* What the task requires:
Copy out the news roundup below word for word, in full.

* Source text:
○ ○ ○ ○ ○

BY Miranda Neubauer | Tuesday, May 22 2012

A people power demonstration in Moscow on May 13. Photo: Evgeniy Isaev

Booker's brain

  • The uproar over Newark Mayor Cory Booker's comments about the Obama campaign's targeting of private equity continued yesterday, as the Republican National Committee promoted a petition for supporters to "stand with Cory," with a clip from his appearance on Meet the Press. Earlier, the Obama campaign explained why it had edited its version of Booker's explanatory video.

    Republicans were also running Google ads with the message Stand with Cory alongside some searches for Cory Booker, PolitickerNJ reported.

Petitioning for open access to academic research

  • Several open access advocates are promoting a We the People petition that would "Require free access over the Internet to scientific journal articles arising from taxpayer-funded research." The petition's supporters are calling attention to the petition with a website access2research.org and on social media. Begun on May 13, it has just under 6,000 signatures for a goal of 19,032 by June 19.

A new focus on the Internet from the Kremlin?

  • Russian activists are concerned about the new minister of communications in President Vladimir Putin's cabinet, the Washington Post reported:

    Putin named Nikolai Nikiforov, a 29-year-old tech-savvy public relations official from Kazan, as minister of communications. That suggests the Kremlin has finally decided to focus on the Internet, which it has essentially ignored until now, a move that might not be favorable for those who rely on social media to organize against the party in power.

Around the web

  • The Obama campaign has started a Joe Biden on the Road board on Pinterest.

○ ○ ○ ○ ○

* Source data:
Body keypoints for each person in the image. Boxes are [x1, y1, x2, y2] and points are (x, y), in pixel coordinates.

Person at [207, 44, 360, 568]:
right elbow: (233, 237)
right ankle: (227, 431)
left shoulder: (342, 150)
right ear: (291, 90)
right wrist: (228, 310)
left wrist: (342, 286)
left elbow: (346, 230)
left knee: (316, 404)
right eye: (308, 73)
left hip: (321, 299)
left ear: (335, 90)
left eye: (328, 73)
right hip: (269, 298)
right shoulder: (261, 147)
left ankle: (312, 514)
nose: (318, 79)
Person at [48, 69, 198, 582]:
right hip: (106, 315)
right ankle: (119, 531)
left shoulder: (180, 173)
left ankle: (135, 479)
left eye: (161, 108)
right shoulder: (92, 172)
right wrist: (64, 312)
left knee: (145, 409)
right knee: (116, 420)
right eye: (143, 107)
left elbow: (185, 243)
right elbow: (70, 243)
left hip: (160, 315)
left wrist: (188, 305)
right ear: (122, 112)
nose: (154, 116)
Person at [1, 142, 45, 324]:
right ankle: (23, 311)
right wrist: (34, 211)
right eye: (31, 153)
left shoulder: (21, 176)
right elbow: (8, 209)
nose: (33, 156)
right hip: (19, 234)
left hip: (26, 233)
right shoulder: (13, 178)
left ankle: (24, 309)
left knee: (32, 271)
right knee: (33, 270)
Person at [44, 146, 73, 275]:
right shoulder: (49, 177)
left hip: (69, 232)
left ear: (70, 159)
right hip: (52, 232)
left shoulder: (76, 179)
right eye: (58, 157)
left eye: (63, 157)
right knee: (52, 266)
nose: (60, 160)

○ ○ ○ ○ ○

* Task result:
BY Miranda Neubauer | Tuesday, May 22 2012

A people power demonstration in Moscow on May 13. Photo: Evgeniy Isaev

Booker's brain

  • The uproar over Newark Mayor Cory Booker's comments about the Obama campaign's targeting of private equity continued yesterday, as the Republican National Committee promoted a petition for supporters to "stand with Cory," with a clip from his appearance on Meet the Press. Earlier, the Obama campaign explained why it had edited its version of Booker's explanatory video.

    Republicans were also running Google ads with the message Stand with Cory alongside some searches for Cory Booker, PolitickerNJ reported.

Petitioning for open access to academic research

  • Several open access advocates are promoting a We the People petition that would "Require free access over the Internet to scientific journal articles arising from taxpayer-funded research." The petition's supporters are calling attention to the petition with a website access2research.org and on social media. Begun on May 13, it has just under 6,000 signatures for a goal of 19,032 by June 19.

A new focus on the Internet from the Kremlin?

  • Russian activists are concerned about the new minister of communications in President Vladimir Putin's cabinet, the Washington Post reported:

    Putin named Nikolai Nikiforov, a 29-year-old tech-savvy public relations official from Kazan, as minister of communications. That suggests the Kremlin has finally decided to focus on the Internet, which it has essentially ignored until now, a move that might not be favorable for those who rely on social media to organize against the party in power.

Around the web

  • The Obama campaign has started a Joe Biden on the Road board on Pinterest.